■ TEXT UNDER STUDY ■
== Segment start ==
It isnt revolutionary, but it is good that there is an alternative to monogamy, and dating multiple people makes it easier to survive under capitalism in a lot of cases.

I just remembered a thread where people were being kind of shit about it and felt the need to post

  • Wmill [they/them]
    ·
    4 years ago

    Not grilling you or asking for proof but is there any guides on how to do this properly? Downloaded a book on this topic a while back called the ethical slut and haven't really got a chance to read it. If you read this would this be a good source or could you provide something.

    Personally when it comes to child rearing I think the more stable adults around the better. I always hated the mentality guys have thinking I don't want to take care of some other man's kids. They're kids they're meant to be taken care of. Idk I want to blame capitalism for monogamy and this attitude.

    • NeoAnabaptist [any]
      ·
      4 years ago

      Ethical Slut is good, gives a good overview of everything. Also try the Multiamory podcast if you want more in depth and up to date stuff on particular topics.

      I totally totally agree with your point about kids. I don't think I want my own biological kids but I want to be involved in raising them. There's lots of beautiful new kinds of family structures we can create that provide for our children's needs much better.
== Segment end ==
■ WHAT THE TASK ASKS ■
Answer these questions from the thread about alternatives to monogamy:
(a) According to the opening post, what does dating multiple people make easier in a lot of cases?
(b) What was the title of the book Wmill downloaded?
(c) Which podcast does NeoAnabaptist suggest for more in-depth and up-to-date material?
The listing that comes next is separate material from the thread.

Collected data
== Segment start ==
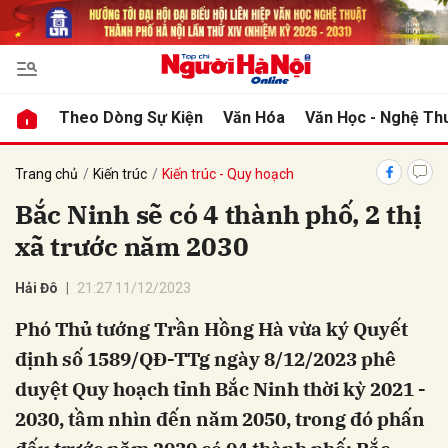
bình luận
Theo Dòng Sự Kiện
Văn Hóa
Văn Học - Nghệ Th
Trang chủ
Kiến trúc
Kiến trúc - Quy hoạch
Bắc Ninh sẽ có 4 thành phố, 2 thị
xã trước năm 2030
Hải Đô
21:27 11/12/2023
Phó Thủ tướng Trần Hồng Hà vừa ký Quyết
Hủy
G
định số 1589/QĐ-TTg ngày 8/12/2023 phê
duyệt Quy hoạch tỉnh Bắc Ninh thời kỳ 2021 -
2030, tầm nhìn đến năm 2050, trong đó phấn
== Segment end ==
■ REPLY TO THE EXERCISE ■
(a) Surviving under capitalism.
(b) The Ethical Slut.
(c) The Multiamory podcast.